When Africa was sliced up

130 years ago in 1885 European leaders met at the infamous Berlin Conference to divide Africa and arbitrarily draw up borders that exist to this day.

Representatives of 13 European states, the United States of America and the Ottoman Empire converged on Berlin at the invitation of German Chancellor Otto von Bismarck to divide up Africa among themselves "in accordance with international law." Africans were not invited to the meeting. With the exception of Ethiopia and Liberia, all the states that make up present day Africa were parceled out among the colonial powers within a few years after the meeting. Lines of longitude and latitude, rivers and mountain ranges were pressed into service as borders separating the colonies. Or one simply placed a ruler on the map and drew a straight line. New borders were drawn through the territories of every tenth ethnic group. Trade routes were cut, because commerce with people outside one's colony was forbidden. Studies have shown that societies through which new frontiers were driven would later be far more likely to suffer from civil war or poverty.

Historians, such as Olyaemi Akinwumi from Nasarawa State University in Nigeria, see the conference as the crucible for future inner African conflicts.
"In African Studies, many of us believe that the foundation for present day crises in Africa was actually laid by the 1884/85 Berlin Conference. The partition was done without any consideration for the history of the society," Akinwumi told DW.  "The conference did irreparable damage to the continent. Some countries are still suffering from it to this day."

In many countries, such as Cameroon, the Europeans rode roughshod over local communities and their needs, said Michael Pesek, a researcher in African colonial history at the University of Erfurt. African politicians could have changed the colonial borders. But they desisted from doing so. "A large majority of politicians said around 1960 'if we do that we will open up Pandora's Box'," Pesek said. They were probably right. Looking at all the problems Africa has had over the last 80 years, there have been numerous conflicts within states but hardly any between states. When examining African conflicts, the colonial power that occupied a particular tract of land - the Belgians, French, British or Germans - is less relevant than the significance of belonging to specific ethnic groups which colonial powers often pitted against each other.

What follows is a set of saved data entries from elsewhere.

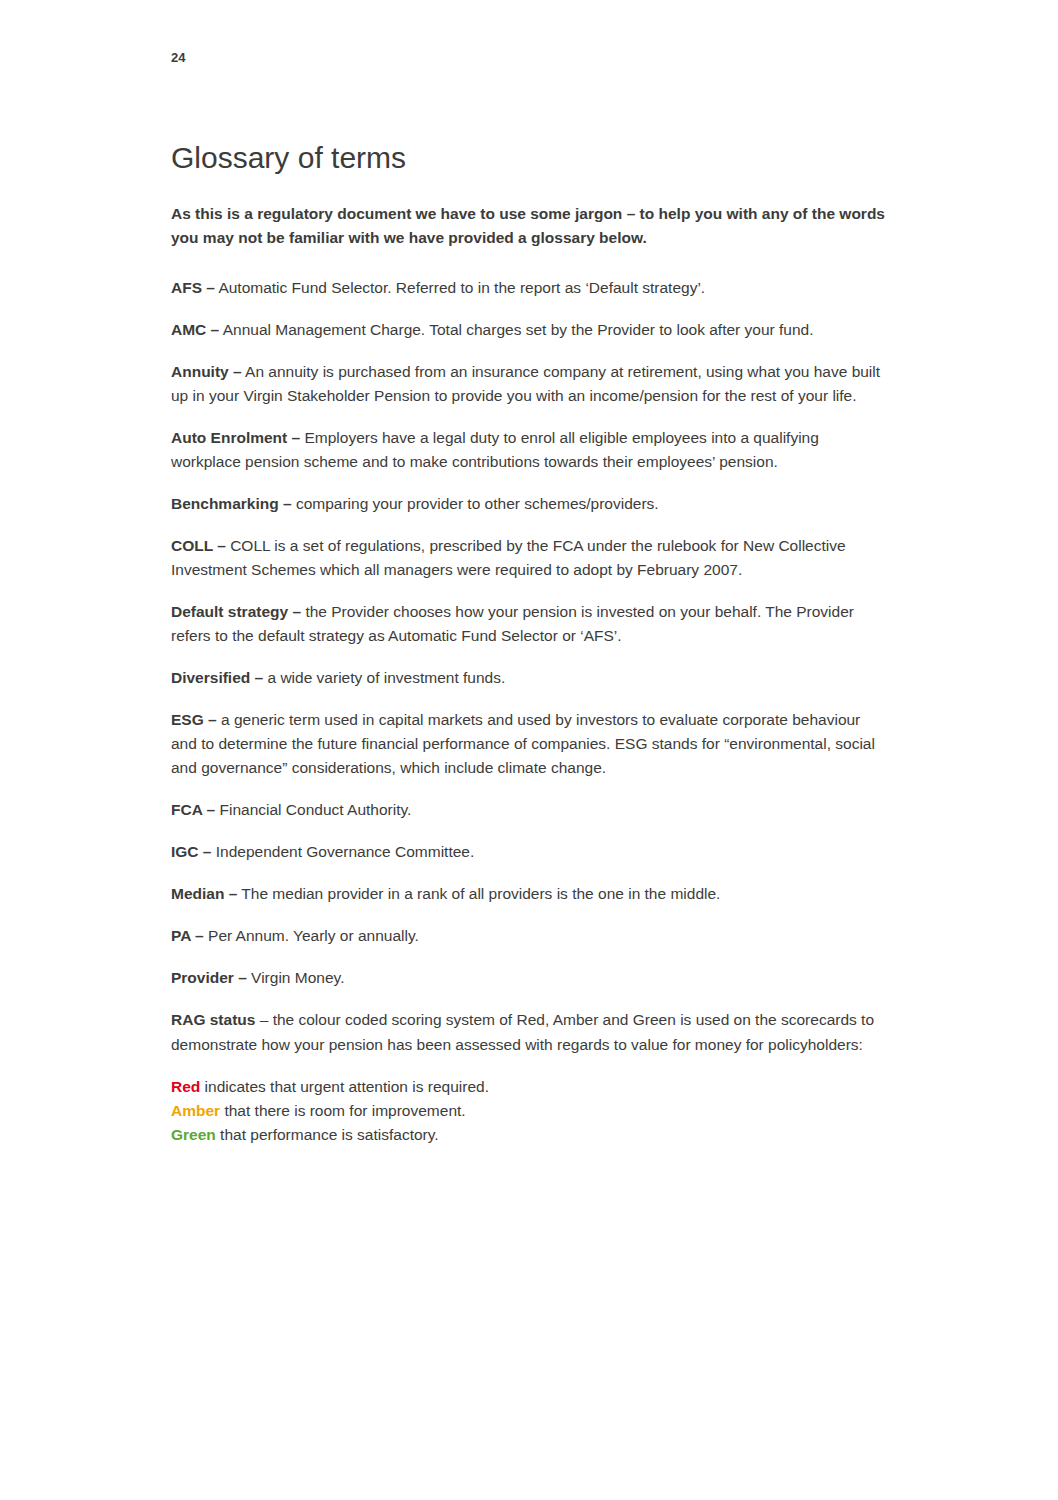24
Glossary of terms
As this is a regulatory document we have to use some jargon – to help you with any of the words you may not be familiar with we have provided a glossary below.
AFS – Automatic Fund Selector. Referred to in the report as ‘Default strategy’.
AMC – Annual Management Charge. Total charges set by the Provider to look after your fund.
Annuity – An annuity is purchased from an insurance company at retirement, using what you have built up in your Virgin Stakeholder Pension to provide you with an income/pension for the rest of your life.
Auto Enrolment – Employers have a legal duty to enrol all eligible employees into a qualifying workplace pension scheme and to make contributions towards their employees’ pension.
Benchmarking – comparing your provider to other schemes/providers.
COLL – COLL is a set of regulations, prescribed by the FCA under the rulebook for New Collective Investment Schemes which all managers were required to adopt by February 2007.
Default strategy – the Provider chooses how your pension is invested on your behalf. The Provider refers to the default strategy as Automatic Fund Selector or ‘AFS’.
Diversified – a wide variety of investment funds.
ESG – a generic term used in capital markets and used by investors to evaluate corporate behaviour and to determine the future financial performance of companies. ESG stands for “environmental, social and governance” considerations, which include climate change.
FCA – Financial Conduct Authority.
IGC – Independent Governance Committee.
Median – The median provider in a rank of all providers is the one in the middle.
PA – Per Annum. Yearly or annually.
Provider – Virgin Money.
RAG status – the colour coded scoring system of Red, Amber and Green is used on the scorecards to demonstrate how your pension has been assessed with regards to value for money for policyholders:
Red indicates that urgent attention is required.
Amber that there is room for improvement.
Green that performance is satisfactory.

In 2010 - on the 125th anniversary of the Berlin Conference, representatives from many African states in Berlin called for reparations for the colonial era. The arbitrary division of the continent among European powers, which ignored African laws, culture, sovereignty and institutions, was a crime against humanity, they said in a statement. They called for the funding of monuments at historic sites, the return of land and other resources which had been stolen, the restitution of cultural treasures and recognition that colonialism and the crimes committed under it were crimes against humanity. But nothing has come of all this. The historians from Nigeria and Germany are not surprised. "There is much talk of reparations for the slave trade and the Holocaust. But little mention is made of the crimes committed by the European colonial powers during the hundred years or more they spent in Africa," said Pesek.

Borders are important when interpreting Africa's geopolitical landscape, but for people on the ground they have less meaning. Socialist Banner argues that people should recognize their class bonds rather than their tribal or national affinities.